I currently have a wifi antenna that feeds into a ubiquiti airmax bullet M with a custom app that let’s me select which wifi network to connect to, it then rebroadcasts that to the boat via a simple wifi router.
However, when wifi is not available, I now have no internet on the boat.
The plan is to use a pepwave BR1 (not sure which one yet) as an LTE modem and failover device, so that when wifi is not available, it fails over to LTE.
However, the question is, once it has failed over to LTE, will it “block” the WAN port that the wifi antenna is connected to? Or will I still be able to use the app or airos website to scan and connect to a wifi signal?
Then once reconected to a wifi network, it would flip back to wifi.
When the health check on the BR1 detects that the internet connectivity has failed on the WAN it will mark it as unhealthy and all subsequent traffic will failover to LTE. You will not be able to communicate with the UBNT AP device on the WAN from the LAN of the BR1 until the connection is healthy again.
One way to do this would be to retain the use of the existing wifi router and use WiFI as WAN on the BR1 to connect through that router to the UBNT AP. Then your AP can still connect to the existing wireless router also to reconfigure as needed.
As soon as internet is available on the WiFI antenna, the BR1 will fail back to WiFI.
The only requirement for communicating with the Airmax on WAN1 is for it to be in priority 1. Normal setup would be Cell as Priority 2 so it would failover for internet data, but you would still be able to ping the Airmax on WAN 1 to configure. Even if you couldn’t, just move the Cell to disable and then drill in to the Airmax on WAN1 You could also use the built in BR1 WiFi, but you would need to make sure you have excellent coax to the antenna plus a proper antenna. If on a boat then I would go with the Shakespeare 5239 which has a standard 1"-14 marine mount thread.
This is not what I experience. As soon as the WAN is deemed unhealthy no traffic passes via that unhealthy WAN until it is healthy again. So a radio / gateway on the unhealthy WAN is not pingable or accessible by LAN clients until it comes back online.
OK just double checked this. If you add an outbound policy (enforced) with a destination set as the Ubiquiti device IP and force it to use the correct WAN, traffic WILL pass from LAN to that device even when the WAN is in an unhealthy state.
@MartinLangmaid Hi Martin. I’ve never tried this. Is it generally true that traffic will be routed to an unhealthy WAN if the outbound policy is set as “enforced?”
This is relevant to us as we have an installation where a carrier (Comcast in the USA) randomly throws packets into the bit bucket. No means of health check works effectively, even DNS lookup. So, those WANs are up and down – 24 hours/day – but only because the Balance “says so.”.
@MartinLangmaid What are the consequences of having an enforced outbound policy? You said data will still be passed through that wan port, does that mean it will route everything to it? Or will internet still be available via the other source (LTE), but I will still be able to “talk” to the ubiquiti device when it is not connected to the internet?
Since the outbound policy would only affect outbound traffic specifically addressed to the specific IP of the Ubiquiti radio/router, there should be no other consequence of enabling such an outbound rule. Just make sure you specify the IP of the ubiquiti device when you create it. Otherwise and enforced policy with any | any (source | destination) will force all outbound traffic via the specified wan link whether its healthy or not.

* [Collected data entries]
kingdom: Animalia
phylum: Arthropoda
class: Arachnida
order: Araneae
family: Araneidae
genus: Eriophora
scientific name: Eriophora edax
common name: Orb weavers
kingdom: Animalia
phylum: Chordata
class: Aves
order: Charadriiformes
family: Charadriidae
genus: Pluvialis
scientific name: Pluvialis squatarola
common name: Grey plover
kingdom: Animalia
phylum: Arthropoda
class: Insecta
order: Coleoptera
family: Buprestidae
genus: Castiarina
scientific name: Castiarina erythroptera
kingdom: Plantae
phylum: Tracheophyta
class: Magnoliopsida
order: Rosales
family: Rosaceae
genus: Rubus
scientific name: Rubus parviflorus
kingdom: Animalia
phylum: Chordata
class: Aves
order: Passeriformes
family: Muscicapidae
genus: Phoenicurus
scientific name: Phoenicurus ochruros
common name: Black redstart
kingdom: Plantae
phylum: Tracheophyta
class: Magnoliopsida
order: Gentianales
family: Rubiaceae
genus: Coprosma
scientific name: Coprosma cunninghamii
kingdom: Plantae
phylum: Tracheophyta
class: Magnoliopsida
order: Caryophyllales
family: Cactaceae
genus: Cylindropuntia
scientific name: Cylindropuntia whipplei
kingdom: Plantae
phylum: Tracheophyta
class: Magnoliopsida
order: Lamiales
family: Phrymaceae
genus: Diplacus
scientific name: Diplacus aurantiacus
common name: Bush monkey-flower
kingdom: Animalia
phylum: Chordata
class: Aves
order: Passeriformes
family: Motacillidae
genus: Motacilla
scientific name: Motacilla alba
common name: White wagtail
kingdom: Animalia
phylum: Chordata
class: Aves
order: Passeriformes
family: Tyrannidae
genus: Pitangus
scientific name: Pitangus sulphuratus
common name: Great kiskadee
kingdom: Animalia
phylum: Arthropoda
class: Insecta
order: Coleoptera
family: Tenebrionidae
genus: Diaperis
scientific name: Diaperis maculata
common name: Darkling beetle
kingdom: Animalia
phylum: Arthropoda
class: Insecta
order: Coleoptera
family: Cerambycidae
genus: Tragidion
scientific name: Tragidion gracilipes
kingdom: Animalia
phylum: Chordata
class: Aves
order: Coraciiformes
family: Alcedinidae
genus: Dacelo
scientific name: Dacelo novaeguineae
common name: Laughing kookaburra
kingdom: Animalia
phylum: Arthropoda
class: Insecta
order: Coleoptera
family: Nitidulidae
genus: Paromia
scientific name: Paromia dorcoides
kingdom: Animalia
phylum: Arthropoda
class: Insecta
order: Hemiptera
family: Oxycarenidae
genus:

* [Using the information]
1: List every specific hardware model named in the discussion of Pepwave BR1 failover, giving each as it appears there.
2: Transcribe the discussion of Pepwave BR1 failover between "Then once reconected" and "fail back to WiFI.", inclusive.

* [Results for the exercise]
1:
ubiquiti airmax bullet M
pepwave BR1
Shakespeare 5239

2:
Then once reconected to a wifi network, it would flip back to wifi.
When the health check on the BR1 detects that the internet connectivity has failed on the WAN it will mark it as unhealthy and all subsequent traffic will failover to LTE. You will not be able to communicate with the UBNT AP device on the WAN from the LAN of the BR1 until the connection is healthy again.
One way to do this would be to retain the use of the existing wifi router and use WiFI as WAN on the BR1 to connect through that router to the UBNT AP. Then your AP can still connect to the existing wireless router also to reconfigure as needed.
As soon as internet is available on the WiFI antenna, the BR1 will fail back to WiFI.